The provocative and bizarre “Return Engagement” (1983), a documentary of the debates between 60s counterculture guru Dr Timothy Leary and Watergate conspirator G Gordon Liddy, helped Rudolph acquire financing for his next “personal” film, “Choose Me” (1984). Inspired by soul singer Teddy Pendergrass’ song of the same name, it moodily mused on the convoluted romantic entanglements of a bar owner and her lovelorn patrons, including a radio talk show hostess called Dr Love, and was his biggest (big being a relative term here) hit to that time. By his next film, “Trouble in Mind” (1985), Rudolph had gathered a following dedicated to his meditations on love and loneliness in peculiar settings, this time a town called Rain City in an unspecified dystopian future. The Rudolph brew had also come to mean cryptic performances by, typically, Chaplin, Carradine and Genevieve Bujold, and a whimsical absurdity that could sometimes sabotage narrative flow. 1990’s “Love at Large”, starring Tom Berenger, Elizabeth Perkins and Anne Archer, despite its appealing mix of parody and sobriety, suffered from this problem to some extent, while his follow-up, “Mortal Thoughts” (1991), could have used more of it.

“The Moderns” (1988) marked the realization of a long-cherished project, a story of an American artist in 1920s Paris who witnesses the transformation of “art” into a commodity. The film deftly satirized an era of art history and high culture whose reputation has enjoyed great reverence. It mixed fictional characters with historical figures such as Gertrude Stein, who sums up Rudolph’s approach in one line: “I’m not interested in the abnormal; the normal is so much more simply complicated.” He again tackled material close to his heart in “Mrs. Parker and the Vicious Circle” (1994), creating a finely tuned tribute to the celebrated writers and artists that comprised the legendary Algonquin Round Table of the 1920s. Dismissing the notion that the two are companion pieces, Rudolph told DGA News (October-November 1994): “‘The Moderns’ was intentionally a dream movie, there was no reality . . . [‘Mrs. Parker’] is the first time I made a film based on a reality other than my own invented one.” Altman rejoined him as producer on the high-profile project, and noteworthy performances from Jennifer Jason Leigh as celebrated wit Dorothy Parker and Campbell Scott as humorist Robert Benchley elicited positive buzz, if mixed reviews. Its poor performance at the box office, however, reduced Rudolph’s stock around Hollywood to a career nadir.

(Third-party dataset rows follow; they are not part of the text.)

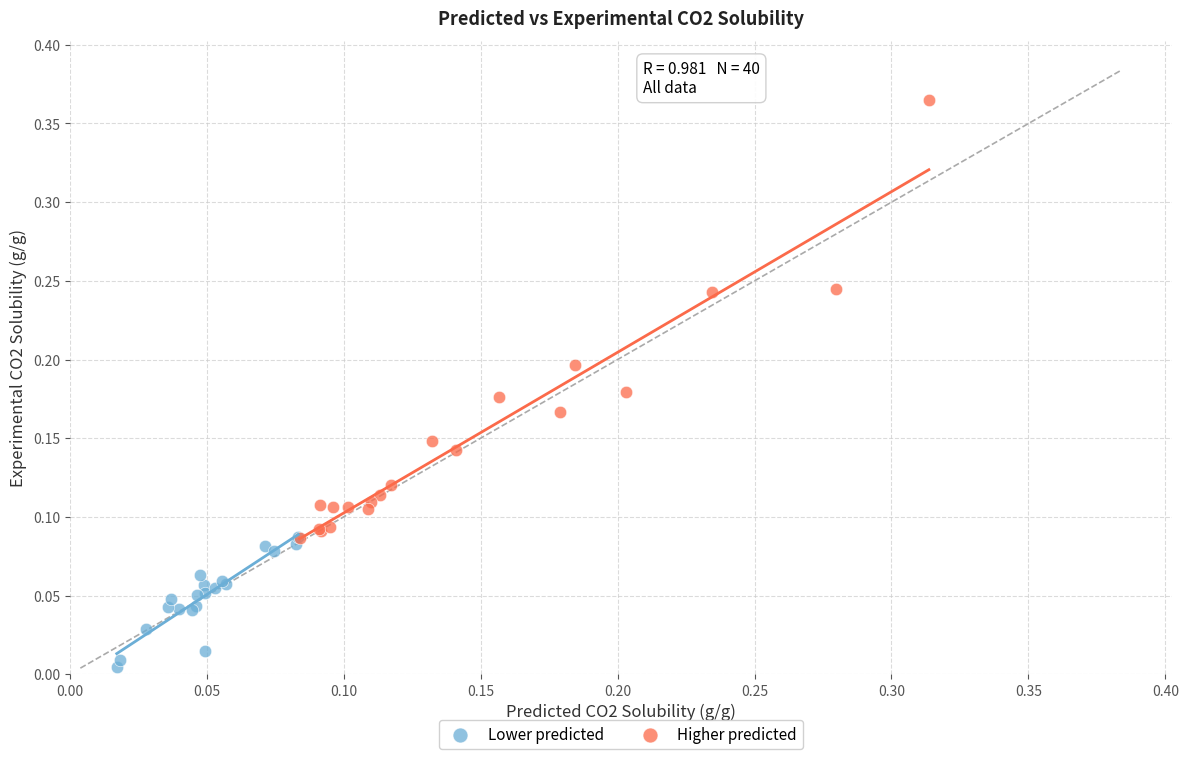

Which series contains the lowest Y value?

Lower predicted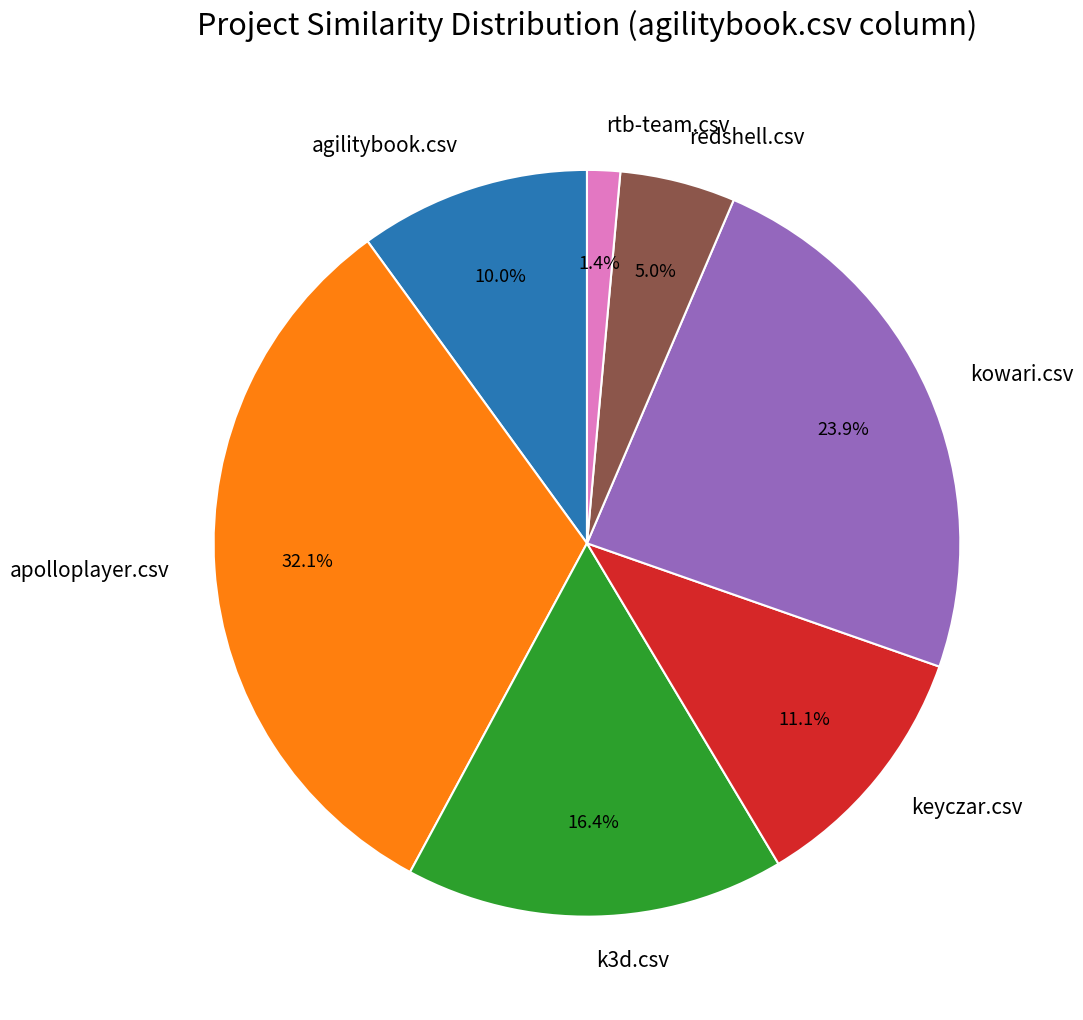

To the nearest percent, what is the average slice percentage?

14%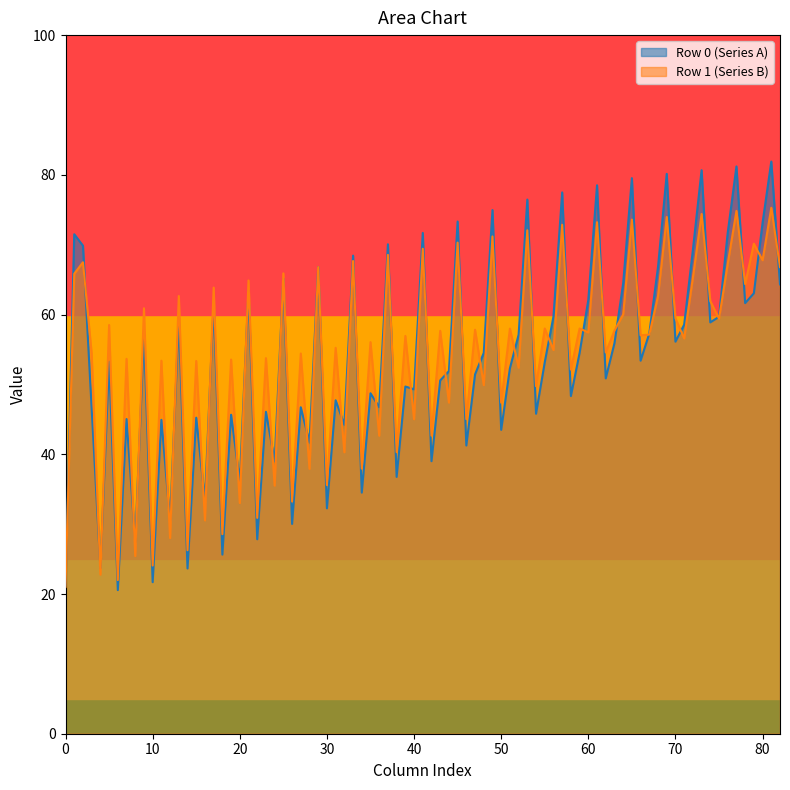

Rank the series by their maximum value, from highest to lowest.

Row 0 (Series A), Row 1 (Series B)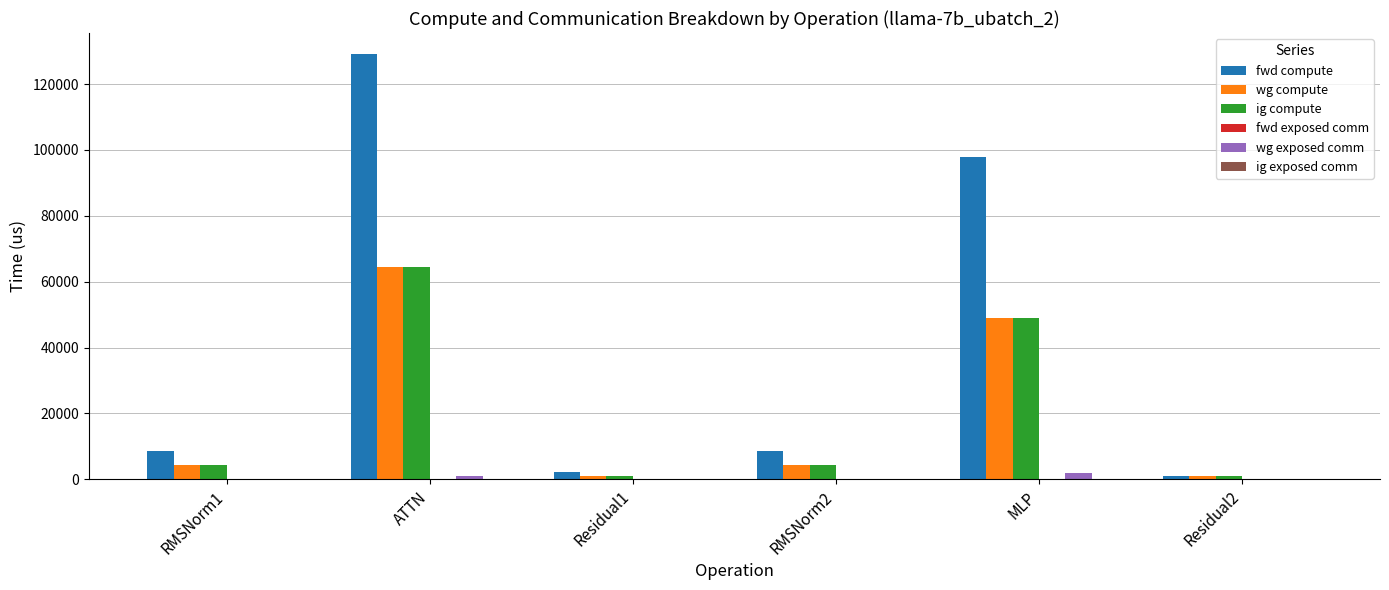

What is the maximum value for fwd compute?

129053.7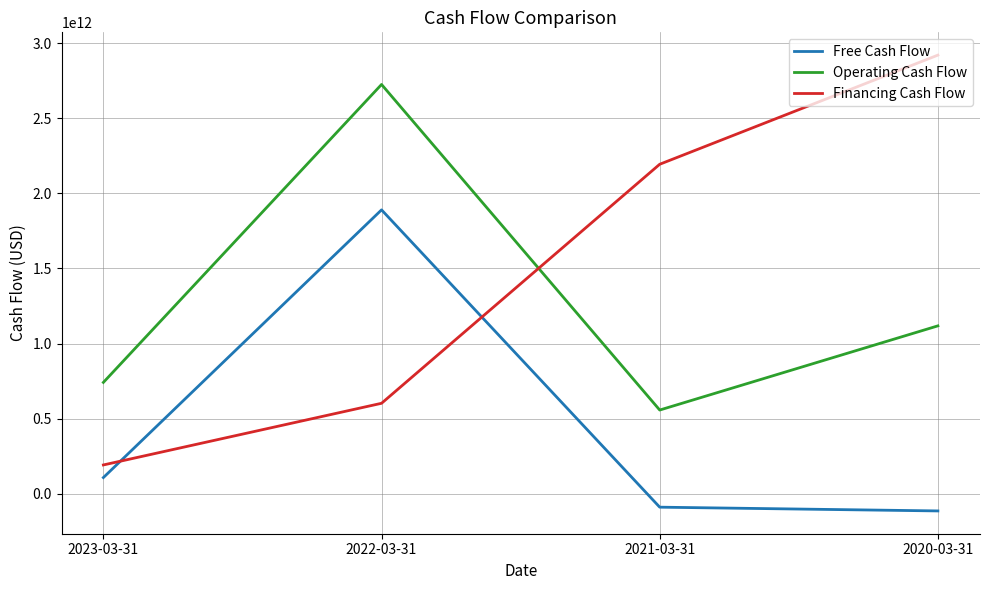

What are all the series names shown in the legend?

Free Cash Flow, Operating Cash Flow, Financing Cash Flow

Expert at making Montreal stand in for Paris and New York in his previous two films, Rudolph let it be itself for “Afterglow” (1997), a look at marriage and infidelity most similar to the director’s “Choose Me” in its noirish meditation on loneliness and the elusiveness of love. The “unwashed soap opera” is an alternately giddy and sorrowful fable (Nick Nolte’s character’s name is Lucky Mann) about two married couples whose lives intersect with a shuffling of partners. By the end, there’s a hint the original couples may be reunited, but Rudolph, ever the master of the ambiguous ending, is loathe to wrap things up neatly. Having adapted Kurt Vonnegut’s “Breakfast of Champions” for Altman during the middle 70s, he was finally able to make the 1999 film himself with the help of Bruce Willis, who came aboard as Dwayne Hoover, the successful car salesman who underneath the bright smile and slick threads is falling apart. Though Rudolph would seem an ideal choice for the material, his failure to capture the satiric spirit of the book seemed to reinforce the notion it was unfilmable, with only Nolte’s juicy turn as a paranoid lingerie-lover rising to the required comic level. Nolte was back as the pompous Senator Avery in Rudolph’s slapstick gangster pic “Trixie” (2000), which starred Emily Watson as the titular security guard who earnestly tackles a murder case with dreams of glory.